Sourcethe Oregon Evidence-based Practice Center, Oregon Health & Science University, and Providence Cancer Center, Portland, Oregon; Group Health Research Institute, Seattle, Washington; San Francisco Veterans Affairs Medical Center and University of California, San Francisco, California; Erasmus Medical Center, Rotterdam, the Netherlands; Carbone Cancer Center, University of Wisconsin-Madison, Madison, Wisconsin; and Lombardi Comprehensive Cancer Center, Washington, DC.

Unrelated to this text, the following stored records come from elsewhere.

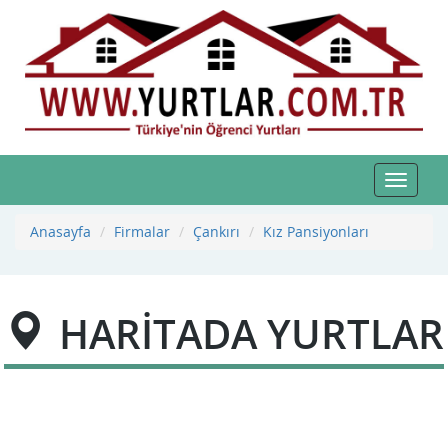
Toggle
navigat
Anasayfa
Firmalar
Çankırı
Kız Pansiyonları
HARİTADA YURTLAR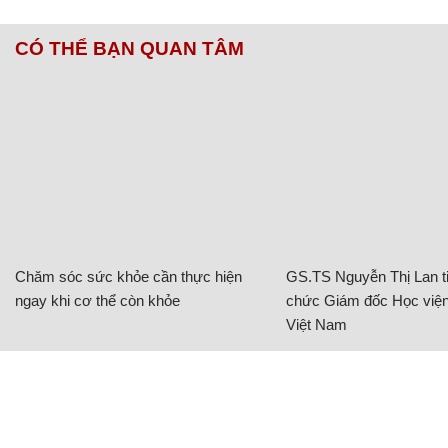
CÓ THỂ BẠN QUAN TÂM
Chăm sóc sức khỏe cần thực hiện
GS.TS Nguyễn Thị Lan ti
ngay khi cơ thể còn khỏe
chức Giám đốc Học viện
Việt Nam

AbstractBackground: Identifying risk factors for breast cancer specific to women in their 40s could inform screening decisions. Purpose: To determine what factors increase risk for breast cancer in women aged 40 to 49 years and the magnitude of risk for each factor. Data Sources: MEDLINE (January 1996 to the second week of November 2011), Cochrane Central Register of Controlled Trials and Cochrane Database of Systematic Reviews (fourth quarter of 2011), Scopus, reference lists of published studies, and the Breast Cancer Surveillance Consortium. Study Selection: English-language studies and systematic reviews of risk factors for breast cancer in women aged 40 to 49 years. Additional inclusion criteria were applied for each risk factor. Data Extraction: Data on participants, study design, analysis, follow-up, and outcomes were abstracted. Study quality was rated by using established criteria, and only studies rated as good or fair were included. Results were summarized by using meta-analysis when sufficient studies were available or from the best evidence based on study quality, size, and applicability when meta-analysis was not possible. Data from the Breast Cancer Surveillance Consortium were analyzed with proportional hazards models by using partly conditional Cox regression. Reference groups for comparisons were set at U.S. population means. Data Synthesis: Sixty-six studies provided data for estimates. Extremely dense breasts on mammography or first-degree relatives with breast cancer were associated with at least a 2-fold increase in risk for breast cancer. Prior breast biopsy, second-degree relatives with breast cancer, or heterogeneously dense breasts were associated with a 1.5- to 2.0-fold increased risk; current use of oral contraceptives, nulliparity, and age 30 years or older at first birth were associated with a 1.0- to 1.5-fold increased risk. Limitations: Studies varied by measures, reference groups, and adjustment for confounders, which could bias combined estimates. Effects of multiple risk factors were not considered. Conclusion: Extremely dense breasts and first-degree relatives with breast cancer were each associated with at least a 2-fold increase in risk for breast cancer in women aged 40 to 49 years. Identification of these risk factors may be useful for personalized mammography screening. Primary Funding Source: National Cancer Institute.